En ce qui concerne l'autorisation et la mise sur le marché de médicaments, nous soutenons la mesure proposée par la majorité qui consiste à favoriser les importations parallèles de génériques. En effet, il y a trop d'entraves techniques découlant de la législation et qui freinent ces importations, notamment l'obligation d'initier une nouvelle procédure d'autorisation en Suisse du médicament importé ou l'obligation de reconditionner les produits dans les trois langues nationales. Nous peinons donc à comprendre les motivations de la minorité de Courten, si ce n'est dans le sens d'un repli idéologique.

Je vais dire encore quelques mots sur les deux motions et le postulat de commission qui, indépendamment du modèle qui sera retenu - de Courten ou Hess Lorenz -, visent, particulièrement pour les pharmaciens, à rendre les médicaments bon marché plus attrayants à la vente. Donc si la motion 20.3936 a pour objectif d'agir sur la part relative à la distribution, la motion 20.3937 charge le Conseil fédéral de proposer dans le traitement du second paquet de mesures un modèle de rémunération basée sur les prestations en rapport avec les médicaments prescrits, et pas seulement lors de la remise des médicaments.

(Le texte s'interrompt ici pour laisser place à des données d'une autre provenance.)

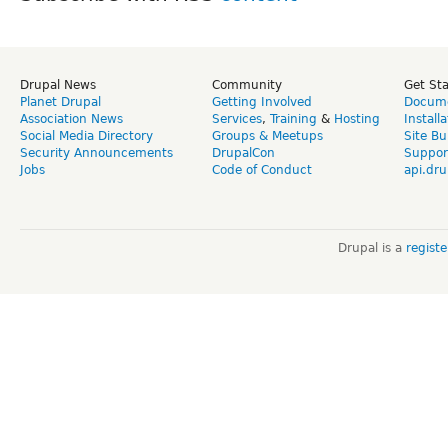
Drupal News
Community
Get St
Planet Drupal
Getting Involved
Docume
Association News
Services
,
Training
&
Hosting
Install
Social Media Directory
Groups & Meetups
Site Bu
Security Announcements
DrupalCon
Suppor
Jobs
Code of Conduct
api.dru
Drupal is a
regist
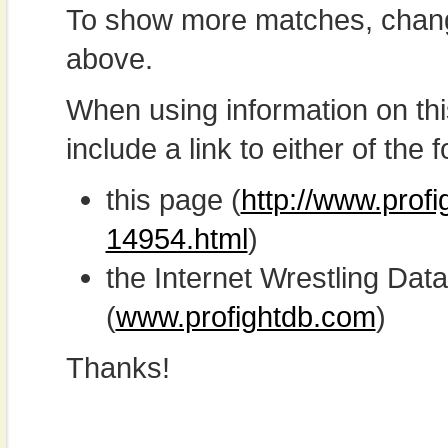
To show more matches, chang
above.
When using information on th
include a link to either of the f
this page (
http://www.profi
14954.html
)
the Internet Wrestling D
(
www.profightdb.com
)
Thanks!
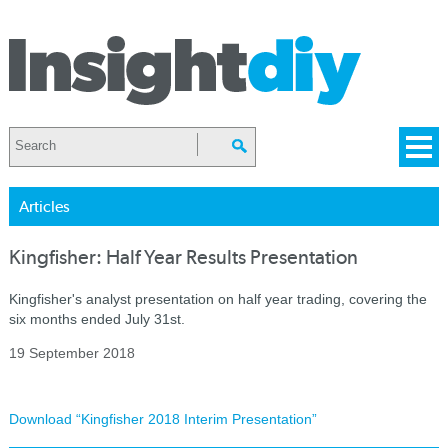
Articles
Kingfisher: Half Year Results Presentation
Kingfisher's analyst presentation on half year trading, covering the
six months ended July 31st.
19 September 2018
Download “Kingfisher 2018 Interim Presentation”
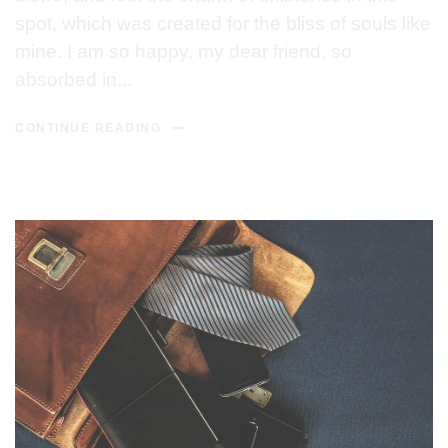
spot, which was created for the bliss of souls like
mine. I am so happy, my dear friend, so
absorbed in...
CONTINUE READING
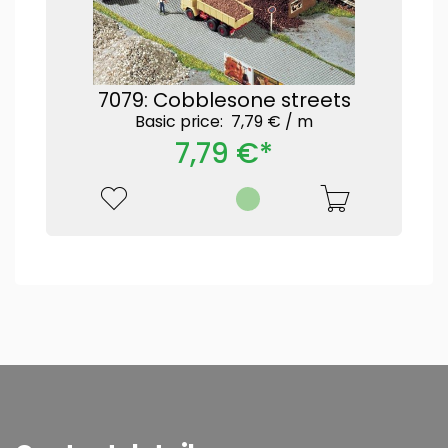
7079: Cobblesone streets
Basic price: 7,79 € /
m
7,79 €*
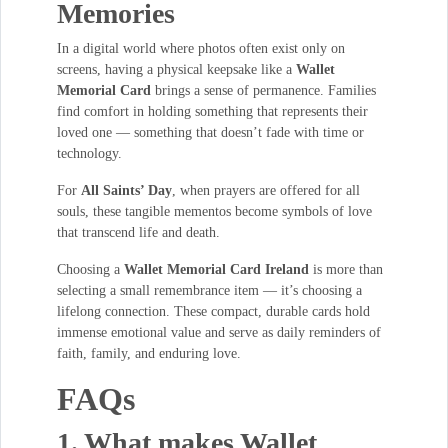
Memories
In a digital world where photos often exist only on
screens, having a physical keepsake like a
Wallet
Memorial Card
brings a sense of permanence. Families
find comfort in holding something that represents their
loved one — something that doesn’t fade with time or
technology.
For
All Saints’ Day
, when prayers are offered for all
souls, these tangible mementos become symbols of love
that transcend life and death.
Choosing a
Wallet Memorial Card Ireland
is more than
selecting a small remembrance item — it’s choosing a
lifelong connection. These compact, durable cards hold
immense emotional value and serve as daily reminders of
faith, family, and enduring love.
FAQs
1. What makes Wallet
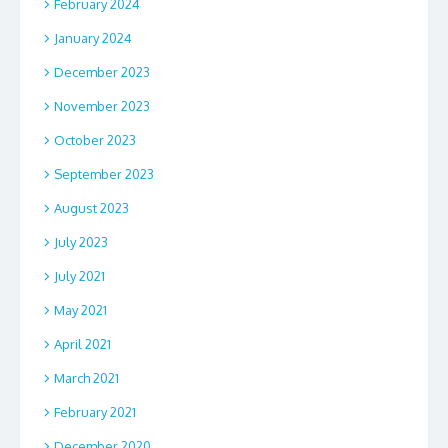
February 2024
January 2024
December 2023
November 2023
October 2023
September 2023
August 2023
July 2023
July 2021
May 2021
April 2021
March 2021
February 2021
December 2020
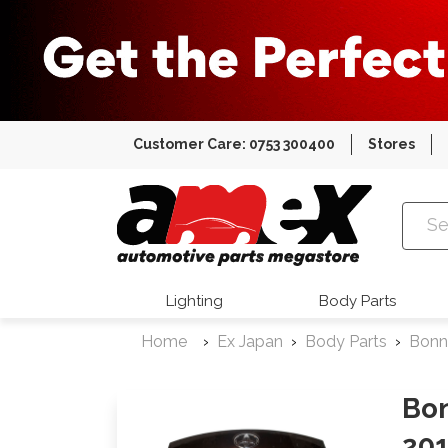
Customer Care: 0753 300400
Stores
Amex Auto
Lighting
Body Parts
Home
Ex Japan
Body Parts
Bonn
Bon
20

Alors que la motion 20.3937 n'est pas combattue, le Conseil fédéral, dans sa proposition de rejet, ne semble pas avoir saisi l'importance de reconnaître certaines prestations dispensées aux patients: conseil, vérification du traitement, gestion pharmaceutique des homes. Or les pharmaciens pourraient réaliser des économies considérables qui, par leur transfert, entraîneraient une baisse de la marge de distribution et du prix moyen des médicaments. Dans ce sens, une partie du groupe du centre soutiendra la motion.

Enfin, quant au postulat 20.3939, qui favorise un approvisionnement durable et de qualité, nous estimons que le principe est bon, mais que les critères d'autorisation sont beaucoup trop stricts et que l'effet serait l'inverse de celui qui serait attendu si l'on favorisait les importations parallèles de médicaments génériques.